Caste Reservation Is Called Death of Merit, But What About The NRI Quota?
There has always been a huge outcry against caste-based reservation policies with fervent arguments of how they reflect the death of meritocracy. However, the fact that most educational institutions reserve seats for foreign nationals/non-resident Indians (NRIs)/NRI-sponsored applicants is not seen as detrimental to merit.
To procure a NRI/management quota seat, the only qualification one needs is having lots of money, together with the privilege of either possessing a foreign passport, or just knowing someone who stays abroad.
Quota un-Quota: What are the Justifications?

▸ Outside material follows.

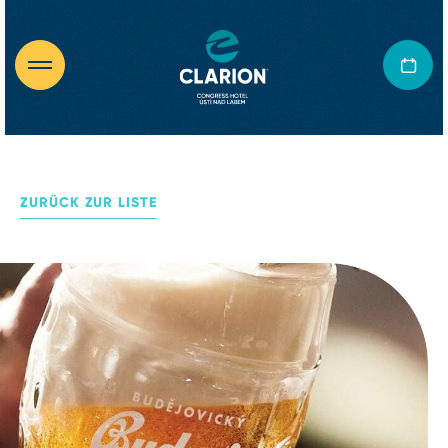
ZURÜCK ZUR LISTE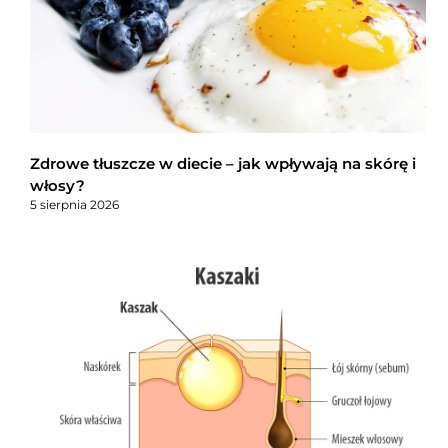
Zdrowe tłuszcze w diecie – jak wpływają na skórę i
włosy?
5 sierpnia 2026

Caste-based reservations were formulated to provide support for the communities that suffered grave injustices in the pre-independence era and continue to face the consequences of their social and educational backwardness.
For foreign national/NRI/NRI-sponsored categories, the justification is rather peculiar.
In 2005, a seven-judge bench in the P A Inamdar versus State of Maharashtra case decided on the extent of quotas and state reservation in private institutions and the regulation of fees in 2005.
In fact, the judgment noted that, by and large, students admitted under the NRI quota are not NRIs, nor are their parents.
Even as the Court noted that admissions were being given to less meritorious students because they could afford the high fees, it still deemed the quota as essential since it brought in money for institutions to strengthen and enlarge their educational activities.
However, the judgment mandated that the surplus fees collected from NRIs should be utilised for benefiting students from economically weaker sections, who should be admitted on subsidised fees.
Chirayu Jain’s paper in the Economic and Political Weekly titled, “Constitutionality and Legality of Foreign National/NRI/NRISponsored Reservation Quotas,” examines the implementation of NRI quota in the National Law Universities and discusses the constitutionality of such a quota.